『誤嚥性肺炎について(2)』
前回は、誤嚥性肺炎についてご紹介させていただきました。今回は、食べ物が口から食道へ入るまでの一連の流れ(動作)について簡単にご紹介させて頂きます。この一連の動作がきちんとできていないと、誤嚥性肺炎になる確率が高くなります。
【先行期あるいは認知期】
・食べ物を見て食べ物と認識する
この時期は、目で食べ物を確認し、匂いを嗅いで、食べ物の形状などを認識する時期です。
・おいしそうな匂い。早くこの食べ物を食べたい
・食感が固そうだからしっかり噛もう
・お茶が熱そうだからゆっくり飲もう
・昔、食べた食べ物で苦手な食べ物だから食べるのをやめようかな等
【準備期・咀嚼期(そしゃくき)】
・食べものを噛む
食べ物を口に入れた後、歯、頬の筋肉、顎(あご)の筋肉、舌を使い、食べ物を細かく噛み砕きます。そして、食べ物と唾液を混ぜ合わせ、口の中で飲み込みやすいカタチ(形状)を作る時期 です。また、飲み込みやすくした食べ物の形状を食塊(しょっかい)と言います。
【口腔期(こうくうき)】
・食べ物をノドの奥に移動させてゴックンまで
この時期は、噛み砕いた食べ物を舌でノドの奥へ送ります。
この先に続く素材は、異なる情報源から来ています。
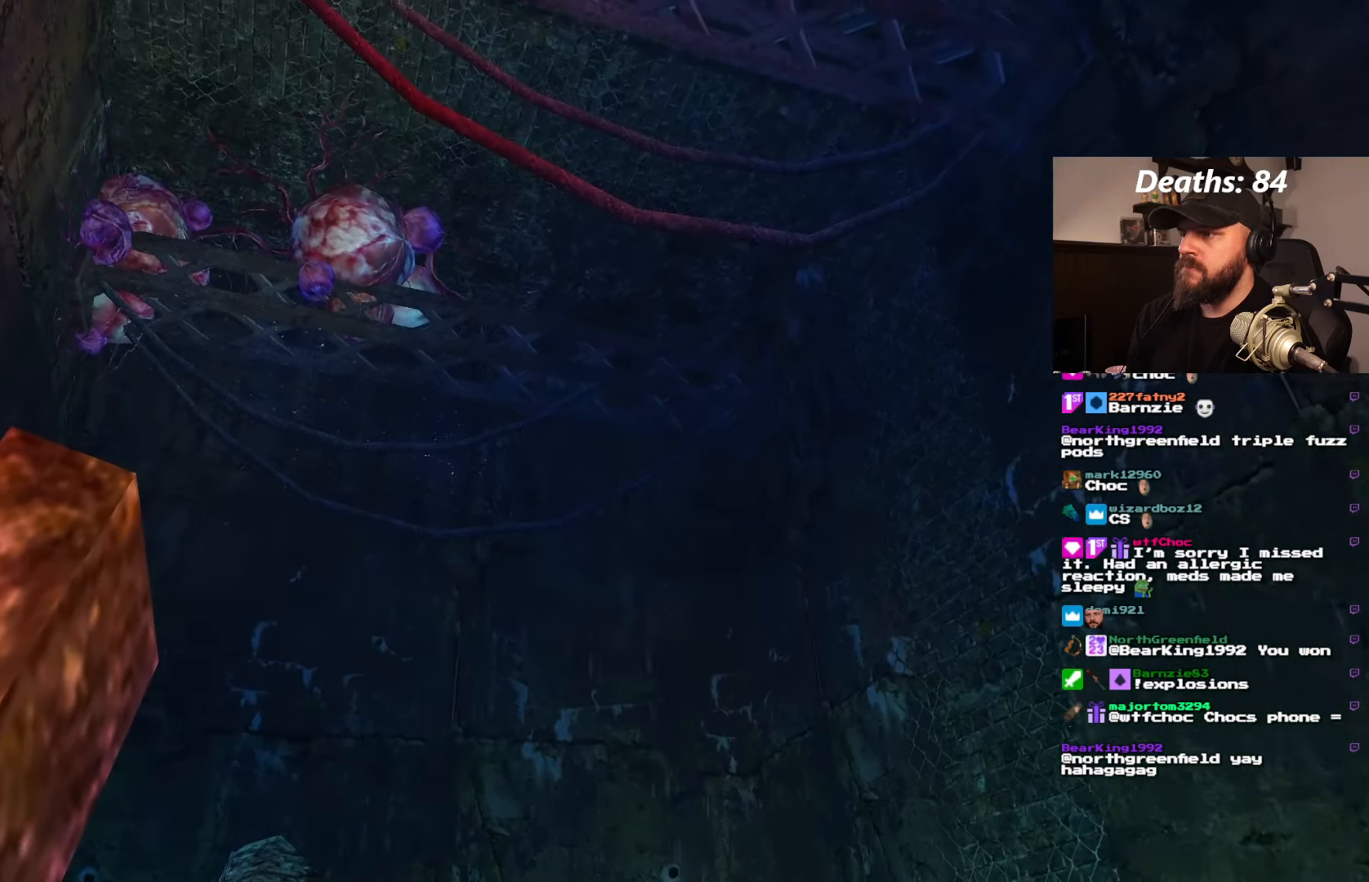
{"dt_ms": 500, "buttons": ["L1", "DPAD_LEFT"], "left_stick": "center", "right_stick": "center", "events": [[17, "DPAD_DOWN", "up"], [317, "DPAD_LEFT", "down"]]}
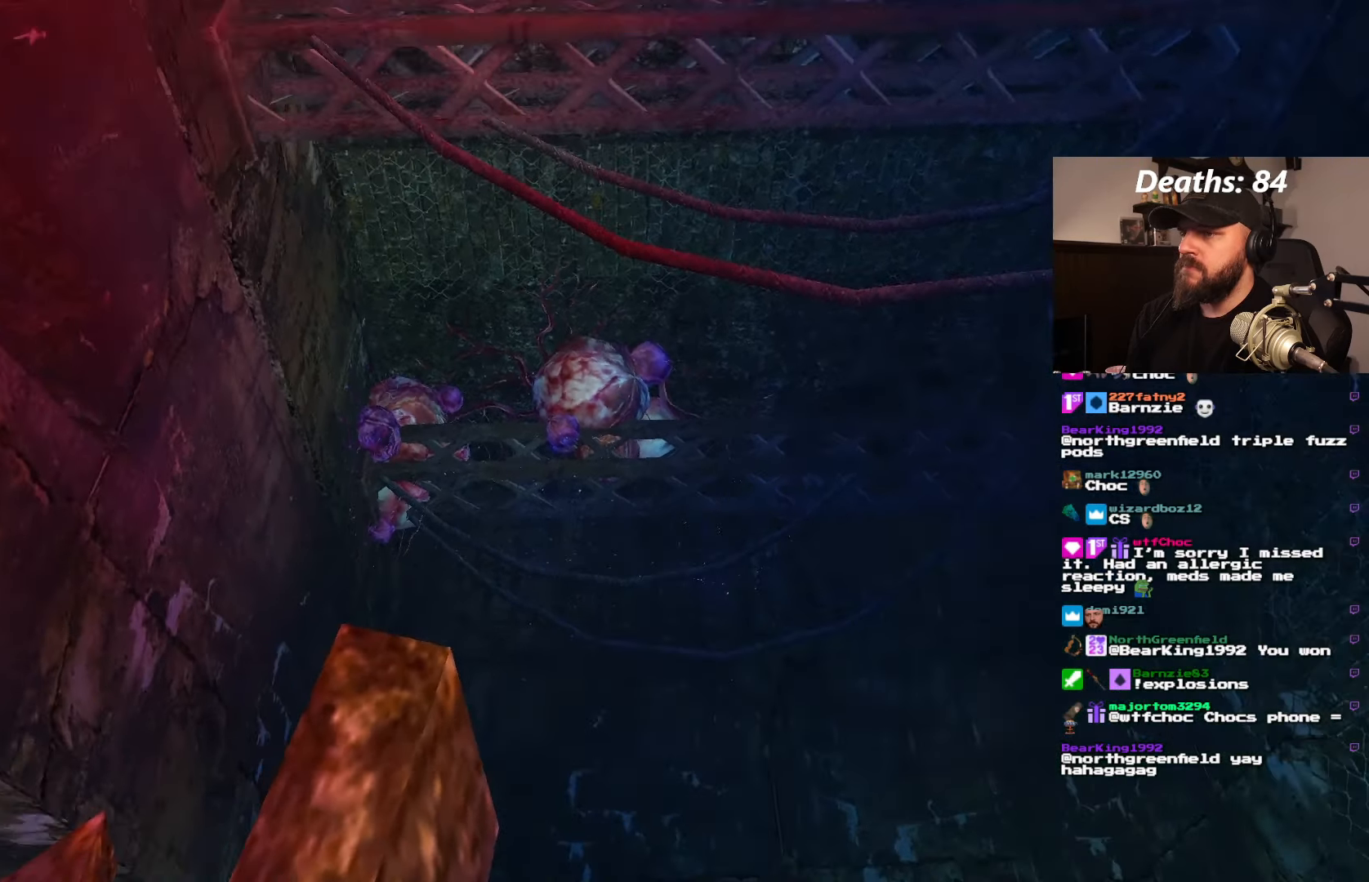
{"dt_ms": 500, "buttons": ["L1"], "left_stick": "center", "right_stick": "center", "events": [[50, "DPAD_LEFT", "up"]]}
ノドの奥に食べ物が送られると舌の奥の部分が口の粘膜の天井部分にぴったりと張り付き「ごっくん」され、食べ物が飲み込まれます。
【咽頭期(いんとうき)】
・食べ物を飲み込んだ後、食道へ食べ物が落ちるまで
この時期は、食べ物がノドの奥を通過し、食道へ流れていきます。食べ物がノドの奥を通過する際、口の奥の粘膜とノドの奥が接触し、鼻への通路を塞ぐことにより鼻への逆流を防ぎます。また、普段は呼吸をするために気管は開いていますが、食べ物がスムーズに食道を通過するためには、気管にフタをする必要があります。このフタの役目を果たすのが、喉頭蓋(こうとうがい)と言い、食べ物がスムーズに食道を通過する際に、とても重要な働きを担っています。
【食道期】
・食べ物が、蠕動運動(ぜんどう運動)によって食道を流れていく時期です。
蠕動運動は意識的に行われない不随意運動で行われています。